(Editor’s Note: This is part II of J.P. Butler’s conversation with former St. Bonaventure star Barry Mungar.)
Mungar’s impressed by the level to which Mark Schmidt has elevated the program.
“They’re doing really well, and when you consider the size of the school …” he said. “We’ve got to be one of the smallest Division I programs in the country (now), so to be making the NCAA Tournament is pretty impressive, because you have to wonder: what’s the drawing card?
“It would be tough, I would think, to continue to recruit here, so obviously Schmidt is doing a great job. He must be doing something very right to get that kind of talent here.”
And though Mungar’s professional career might not have panned out the way he’d once hoped, he takes pride in the fact he was drafted out of Bona in an era where it’s become increasingly difficult to do so.
He’s one of just five Bonnies in the last 40 years to be selected, alongside Nicholson, Mark Jones (1983), Earl Belcher (1981) and Tim Waterman (1979).
“I also look at it like this,” he said. “Leo Rautins was the first real big high school star to come out of Canada and really make a big name for himself in the NCAA a couple of years later (at Syracuse in the early 1980s).
“Really, that was kind of the beginning of it for Canadian athletes, when we kind of opened that floodgate and the Americans looked north of the border and said, ‘wow, there’s a lot of talent up there, I think we’re missing out. We need to go up there a little more.’ Now, it’s just taken off; it’s exponential. So that’s pretty neat (Mungar actually trained the No. 27 pick in this year’s draft, Mfiondu Kabengele, a 6-foot-8 forward from Florida State and fellow Canadian).”
Of course, no piece on Mungar would be complete without his version of what transpired the night of Jan. 5, 1984 …
His recollection of the knockout blow that left some fans inside the Reilly Center mouths agape, and sent many more into a frenzy. His memory of the time he punched out Penn State’s Carl Chrabascz during a 74-69 Bona victory his sophomore season.
“I remember it so vividly because so many people have asked me about it,” he said with a laugh.
“We were in the area of the foul line, and I’m trying to post up on offense. Carl, he’s a big lug, and he’s pulling on my jersey, pulling on my shorts. I yelled at him to let go, I warned him a few times, ‘get off me’. The referees didn’t seem to care, and he kept pulling, wrapping my jersey up in his hand.
“I took a step toward halfcourt, planted my foot, turned and just threw a haymaker — hit him square in the nose and he dropped like timber. Of course, I got thrown out of the game. I broke his nose, knocked him out.

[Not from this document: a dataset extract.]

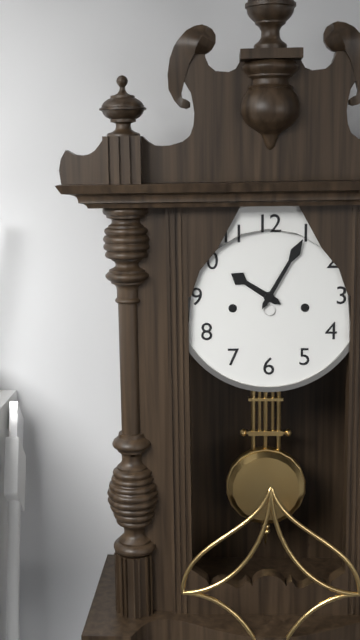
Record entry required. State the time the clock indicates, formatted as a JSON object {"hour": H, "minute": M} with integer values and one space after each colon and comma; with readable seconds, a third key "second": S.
{"hour": 10, "minute": 5}
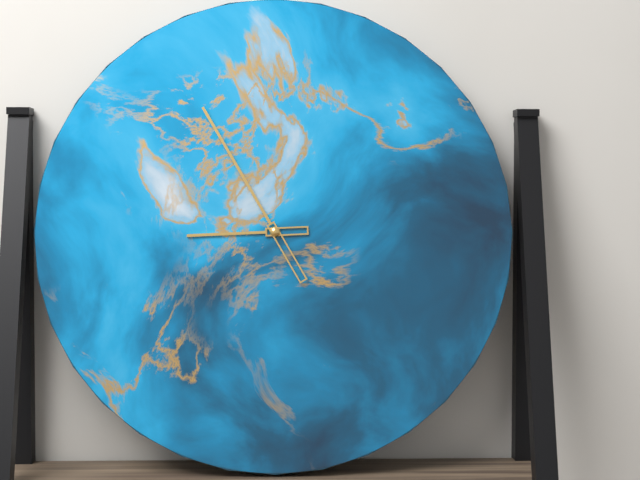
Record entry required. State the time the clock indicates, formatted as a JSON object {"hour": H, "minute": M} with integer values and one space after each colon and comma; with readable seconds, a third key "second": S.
{"hour": 8, "minute": 55}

My brother (who was in attendance, along with the rest of Mungar’s family) thought it was the most unbelievable thing he’d ever seen. They talked about it for weeks afterward.”
Mungar, who still ranks 22nd in Bona history in scoring (1,361 points) and 18th in rebounding (651) and is one of just 24 players in program annals with at least 1,000 career points and 500 rebounds, described himself as a nice guy, a player who typically didn’t have a short fuse.
But there was also a line, and Chrabascz crossed it.
“Back then, basketball was different,” he noted. “I come from the Larry Bird, Bill Laimbeer kind of era. You didn’t think anything of putting a guy in a bear hug and throwing him to the floor.”
This was a night that Mungar will never forget. The same is true of the summer of 1988, when he played with the Canadian national team in the Seoul Olympics, and the following year, when he was asked to throw out a ceremonial jump ball in an NBA exhibition game in his hometown of Hamilton, a game that featured Rodman’s Pistons.
“He looked at me kind of funny, like I was just some fan, and I said, ‘you don’t remember me, do you?’” Mungar remembered. “I said, ‘Barry Mungar, we played together in Portsmouth,’ and he goes, ‘oh my god, Barry!’ And he comes over and gives me a big hug.”
He then added, “It’s kind of funny that his career went one way, and I ended up going in a completely different direction, but it’s wonderful memories, of course, that I’ll take with me the rest of my life.”